I'm no expert when it comes to architectural salvage but everyone I showed it too thinks its really old , I was thinking 1920's or 30's art deco era but I found a local history book that talks about this hotel and its goes back much further to 1890's . also mentions that they specially were targeting the upper crust and used high end woods and such in the hotel design . 


it has no markings or anything that indicates who made it or when , its fairly large around 11 inches tall and 2 1/2 wide . the key hole in it is clearly for an older style key . 

there is numerous designs on it , including an "owl " , the sun , flowers/plants , vases , a thistle .


----------



## Old Wiltshire (Jul 15, 2018)

-

Possibly more Art Nouveau/Arts & Crafts rather than Art Deco?

​


----------



## RCO (Jul 15, 2018)

Old Wiltshire said:


> -
> 
> Possibly more Art Nouveau/Arts & Crafts rather than Art Deco?
> 
> ​





according to Wikipedia " art nouveau " was popular between 1890-1910 , which would of been the early days of this hotel 


also I haven't made any attempts to clean it , this was pretty much what it looked like when I found it


----------



## Robby Raccoon (Jul 15, 2018)

I agree with Old Wiltshire. Art Nouveau was most popular then in Europe, but it was still very strong in America (and, we assume, Canada) in the 1920s. Art Deco is more of a later 1920s movement. My room is full of Art Nouveau stuff and is set for 1918. Art Deco dominated the 1930s.


----------



## historic-antiques (Jul 18, 2018)

Beautiful designs!!  You don't find such craftsmanship today!!  Great find, and probably worth money (house remodeler or decorator especially)


----------



## RCO (Jul 18, 2018)

historic-antiques said:


> Beautiful designs!!  You don't find such craftsmanship today!!  Great find, and probably worth money (house remodeler or decorator especially)

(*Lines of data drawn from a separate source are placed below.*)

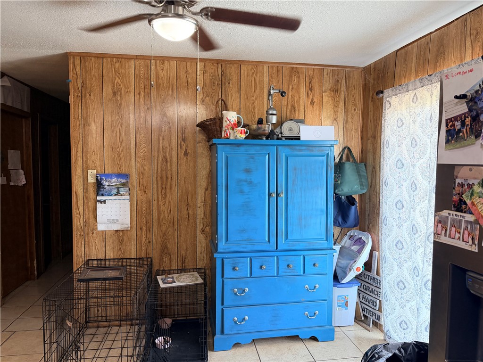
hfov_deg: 71.6
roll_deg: -0.3
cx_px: 242
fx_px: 335
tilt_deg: -3.3
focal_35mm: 24
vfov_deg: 56.8
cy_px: 181
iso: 250
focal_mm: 6.76
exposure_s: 1/60
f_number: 1.78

the detail and craftsmanship are clear indicators of its age , we just don't make stuff like this today . its to bad there isn't some markings on it which name a company as a way to date and trace it to its maker 

really have no clue as to its value , was going to try and gently clean it up a bit , see if some of the rust and stains come off 

but at this points its a neat souvenir of a vintage and long forgotten hotel


----------